TU-L0022 - Statistical Research Methods D, Lecture, 2.11.2021-6.4.2022
This course space end date is set to 06.04.2022 Search Courses: TU-L0022
Conceptual explanation of exploratory factor analysis (5:50)
Description to be added.
This video explains the conceptual
explanation of exploratory factor analysis. This video explains the
basics idea and steps needed in the conceptual explanation of
exploratory factor analysis.
Click to view transcript
Factor
analysis extracts underlying dimensions from the data and answers the
question of what indicators have in common. Sometimes factor analysis
nevertheless doesn't give you the solution that you expect and then you
must understand why that would happen. To do so you must understand what
exactly the factor analysis is doing. And in this video, I will provide
a conceptual explanation of exploratory factor analysis. The
idea of a factor analysis is that there are different variance
components in the data. If we have a measurement occasion, there is a
variance caused by the construct. We have indicators a1 a2 and a3 that
are supposedly valid measures of construct A. And we have b1 b2 and b3
that are supposedly valid measures of construct B. Then each indicator
also has this random noise unreliability and some unique aspects. If
these are survey questions - then the survey questions measure the
construct - they could measure something else and then there's
unreliability. In
factor analysis, we add a latent - one or more latent variables - to
this model. These are observed variables and we try to explain the
correlation between the observed variables by using a smaller number of
latent variables. For example, we add one factor here that we think
explains the inter-correlations between these items. And there were two
strategies: an exploratory analysis where we allow the computer to
specify the factors and confirmatory analysis where we specify the
factor structure ourselves.
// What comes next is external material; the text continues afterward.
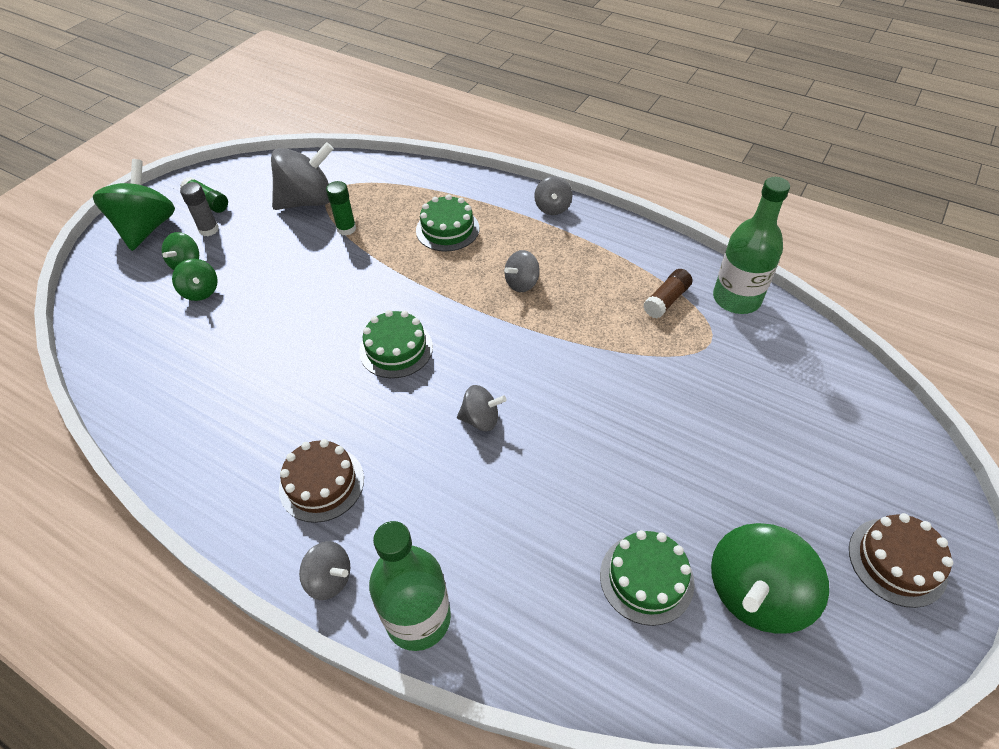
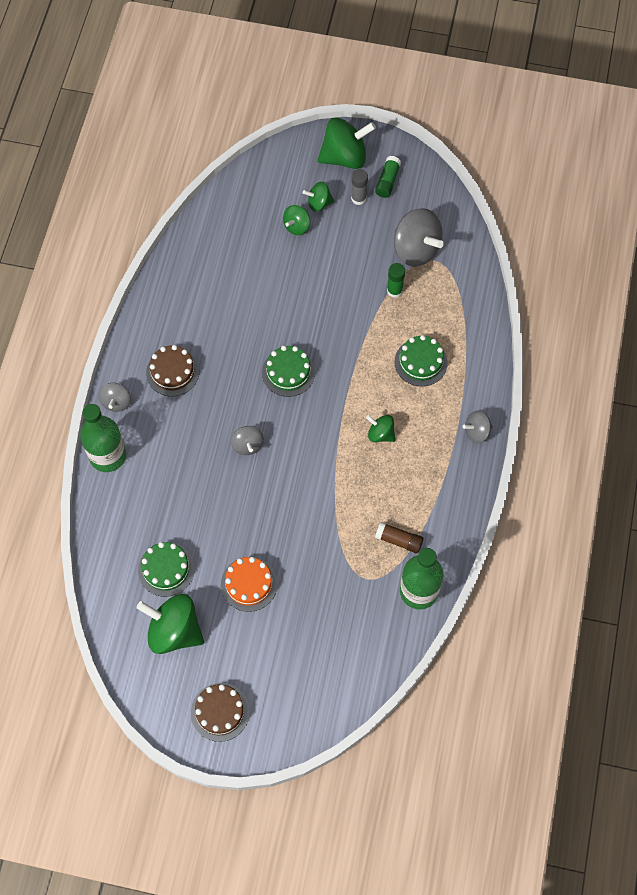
camera: 70 degrees right, 15 degrees up
(522, 283) = (380, 434): grey spinning top -> green spinning top
(694, 471) = (249, 584): none -> orange cake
The
factor analysis model also - it's a statistical model - so it's a set
of equations and here is the model. We are saying that all these
indicators a1 a2 a3 b1 b2 b3 are a function of the factor times factor
loading for which we use the Greek letter lambda plus some error that we
don't observe. It's a regression equation basically. The only
difference is that we only observe the dependent variable. We don't
observe the key independent variable. This is a latent variable. If it
was an observed variable, then we could just regress all indicators on
the factor, but we can't because the factor is not observed. These were
the factor loadings, and these were the item uniqueness. It's important
to note that factor analysis cannot separate unreliability from some
other unique variance. If the a1 indicator has some unique aspects Q
then you cannot separate it from unreliability. And that's - basically
with any reliability statistic this applies. If
your indicators have a variation that is unique from other indicators,
but still reliable, so it's not random noise it's some variation - then
it cannot be distinguished from reliability. We assume that all variants
that can be explained by the other items or unique variance are
unreliability. That's the workaround for that limitation. We
had exploratory analysis and confirmatory analysis. The idea of
exploratory factor analysis is that the computer first gives - tries to
explain the data with one factor. It estimates a one-factor model - one
factor explains all correlations between the indicators. Then we
eliminate the variance explained by that factor from the data and then
we fit the same single factor model again on the residual variance and
we repeat this until there is no more covariance between indicators to
explain. What does the process look like? We have the data here. We have
this A variance here. Do they construct? B variants - do they
construct? And we want to know how much of the variation of these
indicators is due to the A construct and the B construct. We
first fit a single factor model- And let's say that the single factor
now picks up all the A variants. All the A variants go to the factor and
the remaining variance will go to the error term. We take apart - the
variation in the observed variables - we assign some to the factors and
some to the error terms. And this model doesn't fit well because these
errors are assumed to be uncorrelated, but we can see here that because
this error term takes the B variance and this as well, they are
correlated. The factor analysis wouldn't stop here because there is
evidence that there are still correlations after this factor. We take
the A variance, we put it aside here, and then we - form the remaining
data we fit another factor. It picks up the B variance here and the B
variance here and then the remaining indicators here are uncorrelated in
which case the factor analysis stops. That's
how factor analysis works. We pick up some variation then we continue
with the remaining we figure some variation until all the remaining
indicators are uncorrelated in which case the factor analysis has
discovered two factors. These two factors explain the inter-correlation
with the variables completely. The remaining variance in the data is a
simply unique feature of these indicators of unreliability. That's the conceptual idea. We extract variation then we do it over and over until there are no more covariances to extract.